Of the patients with suspected ADRs, 84% recovered without sequelae and two (16%) died of other causes. Similar results were obtained elsewhere in Brazil. In a study by Noblat et al.17, the outcomes of ADRs included 90.6% recoveries, 6.1% deaths from other causes, 2.8% unknown outcomes, and 0.5% deaths from ADRs. In an investigation by Rozenfeld et al15, 84.1% of patients with ADRs were discharged.
In the present study, an association was found between length of hospital stay and ADR occurrence: patients with longer stays had a greater number of reactions. Involvement of anti-infective agents in the majority of suspected ADRs was an expected feature, as all patients had an infectious disease and there was a high prevalence of immunosuppression. This pattern, however, was not observed for drugs acting on the central nervous system, prescribed for few patients in the present study. A number of studies have reported an association between ADRs and anti-infective agents12) (13) (17, as well as between ADRs and drugs acting on the central nervous system12) (13.
Using the Naranjo algorithm, most reactions described in the present study were classified as possible. Similar results were found by other investigators. Causality was investigated for all drugs having a temporal relationship with the reaction. Few studies, however, have applied the Naranjo algorithm to additional medications given to patients. In a study by Danza et al.19, nearly half of ADRs were related to drug interactions, a factor that increases the risks of type A reactions. The Naranjo algorithm proved highly specific, establishing causal links when causality criteria were clearly met ̶̶̶ i.e., the algorithm correctly identified patients with high scores (who developed ADRs) and those with very low scores (without ADRs). However, when criteria were not readily met or when variables could not easily be distinguished, the algorithm displayed low sensitivity, failing to clearly distinguish causal links. Categorization of a reaction as possible indicated that the healthcare team failed to identify the drugs responsible for the reaction, since the drug initially suspected had a lower score than other medications administered.

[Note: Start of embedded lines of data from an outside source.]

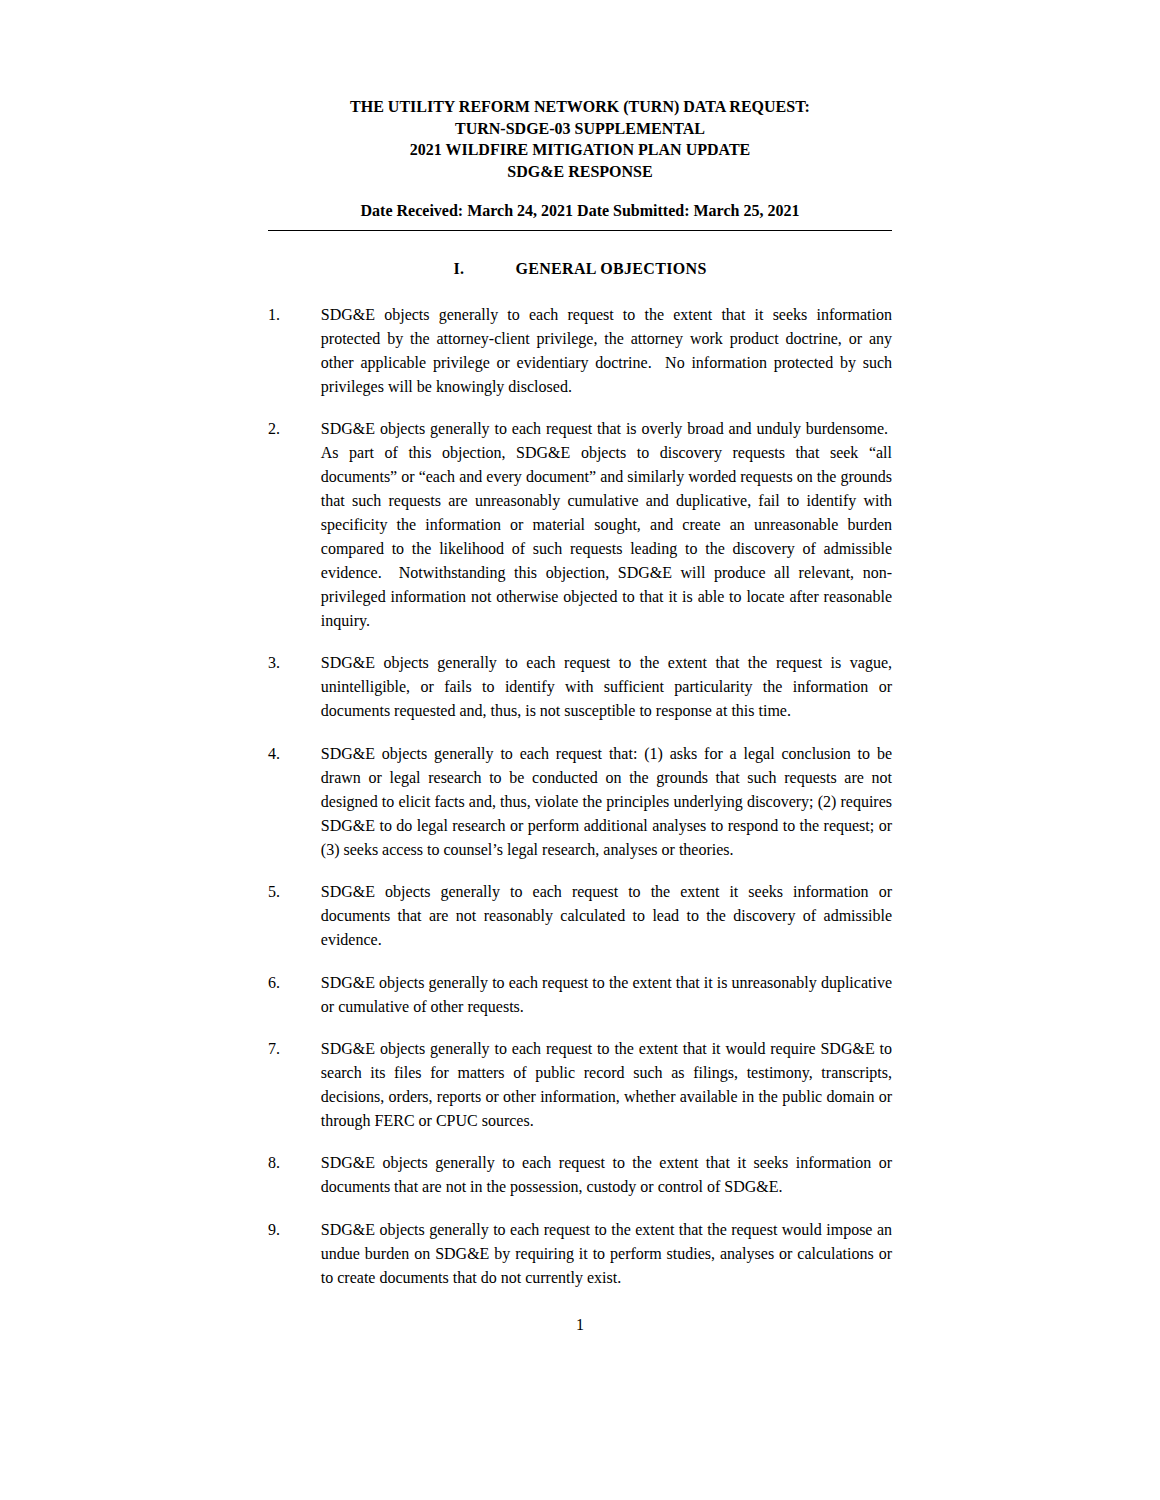THE UTILITY REFORM NETWORK (TURN) DATA REQUEST: TURN-SDGE-03 SUPPLEMENTAL 2021 WILDFIRE MITIGATION PLAN UPDATE SDG&E RESPONSE
Date Received: March 24, 2021 Date Submitted: March 25, 2021
I. GENERAL OBJECTIONS
SDG&E objects generally to each request to the extent that it seeks information protected by the attorney-client privilege, the attorney work product doctrine, or any other applicable privilege or evidentiary doctrine. No information protected by such privileges will be knowingly disclosed.
SDG&E objects generally to each request that is overly broad and unduly burdensome. As part of this objection, SDG&E objects to discovery requests that seek “all documents” or “each and every document” and similarly worded requests on the grounds that such requests are unreasonably cumulative and duplicative, fail to identify with specificity the information or material sought, and create an unreasonable burden compared to the likelihood of such requests leading to the discovery of admissible evidence. Notwithstanding this objection, SDG&E will produce all relevant, non-privileged information not otherwise objected to that it is able to locate after reasonable inquiry.
SDG&E objects generally to each request to the extent that the request is vague, unintelligible, or fails to identify with sufficient particularity the information or documents requested and, thus, is not susceptible to response at this time.
SDG&E objects generally to each request that: (1) asks for a legal conclusion to be drawn or legal research to be conducted on the grounds that such requests are not designed to elicit facts and, thus, violate the principles underlying discovery; (2) requires SDG&E to do legal research or perform additional analyses to respond to the request; or (3) seeks access to counsel’s legal research, analyses or theories.
SDG&E objects generally to each request to the extent it seeks information or documents that are not reasonably calculated to lead to the discovery of admissible evidence.
SDG&E objects generally to each request to the extent that it is unreasonably duplicative or cumulative of other requests.
SDG&E objects generally to each request to the extent that it would require SDG&E to search its files for matters of public record such as filings, testimony, transcripts, decisions, orders, reports or other information, whether available in the public domain or through FERC or CPUC sources.
SDG&E objects generally to each request to the extent that it seeks information or documents that are not in the possession, custody or control of SDG&E.
SDG&E objects generally to each request to the extent that the request would impose an undue burden on SDG&E by requiring it to perform studies, analyses or calculations or to create documents that do not currently exist.
1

In most studies, the number of ADRs identified from notification system databases tends to be low, but can be enhanced by additional techniques, such as intensive monitoring or use of ADR surveillance software. Encouraging healthcare professionals to record iatrogenic events is crucial for obtaining valid data. In a review of ADR prevention methods, Rommers20 found that participation of a clinical pharmacist in patient visits and use of computer-based prescribing are among the most employed strategies. The relevance of engaging pharmacists in ADR prevention has also been emphasized by other investigators.
The ADR profile identified in the present study and the finding that some of these reactions failed to be correctly attributed to the causative drugs suggest that employing a validated evaluation method promotes the successful identification of causal links between adverse reactions and drugs.